**ACTIVITY:**
Extract the full set of records, then give each one again exactly.

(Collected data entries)

....

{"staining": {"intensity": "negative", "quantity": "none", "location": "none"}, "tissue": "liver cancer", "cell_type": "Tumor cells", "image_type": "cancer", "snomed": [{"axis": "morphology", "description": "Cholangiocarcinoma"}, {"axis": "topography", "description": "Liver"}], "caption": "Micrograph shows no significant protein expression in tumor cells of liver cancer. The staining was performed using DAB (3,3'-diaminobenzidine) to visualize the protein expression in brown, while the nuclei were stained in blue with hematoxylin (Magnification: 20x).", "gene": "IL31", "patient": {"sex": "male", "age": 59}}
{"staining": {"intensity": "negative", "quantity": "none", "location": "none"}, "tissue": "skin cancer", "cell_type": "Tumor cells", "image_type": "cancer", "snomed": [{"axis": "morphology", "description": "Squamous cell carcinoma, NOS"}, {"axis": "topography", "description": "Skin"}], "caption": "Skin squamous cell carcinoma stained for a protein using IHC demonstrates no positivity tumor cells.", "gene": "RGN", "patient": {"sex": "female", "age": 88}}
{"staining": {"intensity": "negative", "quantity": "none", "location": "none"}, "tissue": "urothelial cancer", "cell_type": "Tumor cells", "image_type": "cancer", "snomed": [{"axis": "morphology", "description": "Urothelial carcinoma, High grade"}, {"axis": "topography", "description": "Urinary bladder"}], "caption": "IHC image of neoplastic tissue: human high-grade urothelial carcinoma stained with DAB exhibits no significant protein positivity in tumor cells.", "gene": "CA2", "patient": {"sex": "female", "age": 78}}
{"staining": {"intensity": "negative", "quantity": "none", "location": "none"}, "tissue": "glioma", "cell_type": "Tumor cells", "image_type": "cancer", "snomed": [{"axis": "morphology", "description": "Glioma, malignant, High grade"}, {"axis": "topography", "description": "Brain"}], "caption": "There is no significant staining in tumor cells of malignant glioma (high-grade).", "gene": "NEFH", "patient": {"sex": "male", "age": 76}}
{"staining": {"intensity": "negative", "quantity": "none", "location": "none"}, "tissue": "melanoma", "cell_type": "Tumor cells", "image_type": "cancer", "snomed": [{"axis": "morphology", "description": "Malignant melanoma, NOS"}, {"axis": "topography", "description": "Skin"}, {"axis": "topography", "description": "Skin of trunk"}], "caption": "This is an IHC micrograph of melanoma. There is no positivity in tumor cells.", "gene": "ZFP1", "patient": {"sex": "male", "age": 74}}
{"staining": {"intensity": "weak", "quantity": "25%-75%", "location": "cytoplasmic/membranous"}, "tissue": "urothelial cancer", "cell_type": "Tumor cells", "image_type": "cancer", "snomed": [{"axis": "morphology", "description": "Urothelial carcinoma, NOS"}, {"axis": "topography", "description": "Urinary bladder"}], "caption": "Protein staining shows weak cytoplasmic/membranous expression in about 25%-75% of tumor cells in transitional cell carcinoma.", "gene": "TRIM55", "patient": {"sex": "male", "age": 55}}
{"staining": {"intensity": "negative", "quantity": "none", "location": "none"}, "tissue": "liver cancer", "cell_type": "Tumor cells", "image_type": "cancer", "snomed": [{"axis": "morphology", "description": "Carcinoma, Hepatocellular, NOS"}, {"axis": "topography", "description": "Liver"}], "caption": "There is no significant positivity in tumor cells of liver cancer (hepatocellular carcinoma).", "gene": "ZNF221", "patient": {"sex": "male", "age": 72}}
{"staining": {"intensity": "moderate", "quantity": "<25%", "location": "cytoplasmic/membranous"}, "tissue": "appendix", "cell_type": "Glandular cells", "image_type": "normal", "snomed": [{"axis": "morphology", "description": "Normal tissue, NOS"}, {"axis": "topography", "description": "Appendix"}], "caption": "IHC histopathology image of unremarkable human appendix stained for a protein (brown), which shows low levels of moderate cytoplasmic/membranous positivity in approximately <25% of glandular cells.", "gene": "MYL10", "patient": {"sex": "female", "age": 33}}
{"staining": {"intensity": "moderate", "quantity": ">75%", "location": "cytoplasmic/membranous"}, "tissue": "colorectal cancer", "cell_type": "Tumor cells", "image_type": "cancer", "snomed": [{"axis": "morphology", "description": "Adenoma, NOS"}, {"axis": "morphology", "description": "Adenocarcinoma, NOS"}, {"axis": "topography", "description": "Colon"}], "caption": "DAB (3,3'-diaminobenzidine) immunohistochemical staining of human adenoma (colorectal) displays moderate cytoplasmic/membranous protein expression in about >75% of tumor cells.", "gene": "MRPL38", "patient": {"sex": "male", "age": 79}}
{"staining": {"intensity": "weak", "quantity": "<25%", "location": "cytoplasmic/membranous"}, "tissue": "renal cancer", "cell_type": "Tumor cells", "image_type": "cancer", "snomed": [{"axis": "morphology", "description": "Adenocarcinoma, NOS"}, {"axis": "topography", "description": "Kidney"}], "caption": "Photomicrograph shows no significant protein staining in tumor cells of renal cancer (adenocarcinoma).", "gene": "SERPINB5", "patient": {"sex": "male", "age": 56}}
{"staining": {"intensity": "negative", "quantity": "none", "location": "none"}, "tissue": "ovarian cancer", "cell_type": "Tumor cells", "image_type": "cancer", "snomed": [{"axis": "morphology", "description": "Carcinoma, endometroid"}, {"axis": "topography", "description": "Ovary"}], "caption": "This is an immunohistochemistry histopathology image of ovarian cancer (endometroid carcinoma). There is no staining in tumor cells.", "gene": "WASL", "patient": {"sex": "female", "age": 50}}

....

**EXERCISE OUTPUT:**
{"staining": {"intensity": "negative", "quantity": "none", "location": "none"}, "tissue": "liver cancer", "cell_type": "Tumor cells", "image_type": "cancer", "snomed": [{"axis": "morphology", "description": "Cholangiocarcinoma"}, {"axis": "topography", "description": "Liver"}], "caption": "Micrograph shows no significant protein expression in tumor cells of liver cancer. The staining was performed using DAB (3,3'-diaminobenzidine) to visualize the protein expression in brown, while the nuclei were stained in blue with hematoxylin (Magnification: 20x).", "gene": "IL31", "patient": {"sex": "male", "age": 59}}
{"staining": {"intensity": "negative", "quantity": "none", "location": "none"}, "tissue": "skin cancer", "cell_type": "Tumor cells", "image_type": "cancer", "snomed": [{"axis": "morphology", "description": "Squamous cell carcinoma, NOS"}, {"axis": "topography", "description": "Skin"}], "caption": "Skin squamous cell carcinoma stained for a protein using IHC demonstrates no positivity tumor cells.", "gene": "RGN", "patient": {"sex": "female", "age": 88}}
{"staining": {"intensity": "negative", "quantity": "none", "location": "none"}, "tissue": "urothelial cancer", "cell_type": "Tumor cells", "image_type": "cancer", "snomed": [{"axis": "morphology", "description": "Urothelial carcinoma, High grade"}, {"axis": "topography", "description": "Urinary bladder"}], "caption": "IHC image of neoplastic tissue: human high-grade urothelial carcinoma stained with DAB exhibits no significant protein positivity in tumor cells.", "gene": "CA2", "patient": {"sex": "female", "age": 78}}
{"staining": {"intensity": "negative", "quantity": "none", "location": "none"}, "tissue": "glioma", "cell_type": "Tumor cells", "image_type": "cancer", "snomed": [{"axis": "morphology", "description": "Glioma, malignant, High grade"}, {"axis": "topography", "description": "Brain"}], "caption": "There is no significant staining in tumor cells of malignant glioma (high-grade).", "gene": "NEFH", "patient": {"sex": "male", "age": 76}}
{"staining": {"intensity": "negative", "quantity": "none", "location": "none"}, "tissue": "melanoma", "cell_type": "Tumor cells", "image_type": "cancer", "snomed": [{"axis": "morphology", "description": "Malignant melanoma, NOS"}, {"axis": "topography", "description": "Skin"}, {"axis": "topography", "description": "Skin of trunk"}], "caption": "This is an IHC micrograph of melanoma. There is no positivity in tumor cells.", "gene": "ZFP1", "patient": {"sex": "male", "age": 74}}
{"staining": {"intensity": "weak", "quantity": "25%-75%", "location": "cytoplasmic/membranous"}, "tissue": "urothelial cancer", "cell_type": "Tumor cells", "image_type": "cancer", "snomed": [{"axis": "morphology", "description": "Urothelial carcinoma, NOS"}, {"axis": "topography", "description": "Urinary bladder"}], "caption": "Protein staining shows weak cytoplasmic/membranous expression in about 25%-75% of tumor cells in transitional cell carcinoma.", "gene": "TRIM55", "patient": {"sex": "male", "age": 55}}
{"staining": {"intensity": "negative", "quantity": "none", "location": "none"}, "tissue": "liver cancer", "cell_type": "Tumor cells", "image_type": "cancer", "snomed": [{"axis": "morphology", "description": "Carcinoma, Hepatocellular, NOS"}, {"axis": "topography", "description": "Liver"}], "caption": "There is no significant positivity in tumor cells of liver cancer (hepatocellular carcinoma).", "gene": "ZNF221", "patient": {"sex": "male", "age": 72}}
{"staining": {"intensity": "moderate", "quantity": "<25%", "location": "cytoplasmic/membranous"}, "tissue": "appendix", "cell_type": "Glandular cells", "image_type": "normal", "snomed": [{"axis": "morphology", "description": "Normal tissue, NOS"}, {"axis": "topography", "description": "Appendix"}], "caption": "IHC histopathology image of unremarkable human appendix stained for a protein (brown), which shows low levels of moderate cytoplasmic/membranous positivity in approximately <25% of glandular cells.", "gene": "MYL10", "patient": {"sex": "female", "age": 33}}
{"staining": {"intensity": "moderate", "quantity": ">75%", "location": "cytoplasmic/membranous"}, "tissue": "colorectal cancer", "cell_type": "Tumor cells", "image_type": "cancer", "snomed": [{"axis": "morphology", "description": "Adenoma, NOS"}, {"axis": "morphology", "description": "Adenocarcinoma, NOS"}, {"axis": "topography", "description": "Colon"}], "caption": "DAB (3,3'-diaminobenzidine) immunohistochemical staining of human adenoma (colorectal) displays moderate cytoplasmic/membranous protein expression in about >75% of tumor cells.", "gene": "MRPL38", "patient": {"sex": "male", "age": 79}}
{"staining": {"intensity": "weak", "quantity": "<25%", "location": "cytoplasmic/membranous"}, "tissue": "renal cancer", "cell_type": "Tumor cells", "image_type": "cancer", "snomed": [{"axis": "morphology", "description": "Adenocarcinoma, NOS"}, {"axis": "topography", "description": "Kidney"}], "caption": "Photomicrograph shows no significant protein staining in tumor cells of renal cancer (adenocarcinoma).", "gene": "SERPINB5", "patient": {"sex": "male", "age": 56}}
{"staining": {"intensity": "negative", "quantity": "none", "location": "none"}, "tissue": "ovarian cancer", "cell_type": "Tumor cells", "image_type": "cancer", "snomed": [{"axis": "morphology", "description": "Carcinoma, endometroid"}, {"axis": "topography", "description": "Ovary"}], "caption": "This is an immunohistochemistry histopathology image of ovarian cancer (endometroid carcinoma). There is no staining in tumor cells.", "gene": "WASL", "patient": {"sex": "female", "age": 50}}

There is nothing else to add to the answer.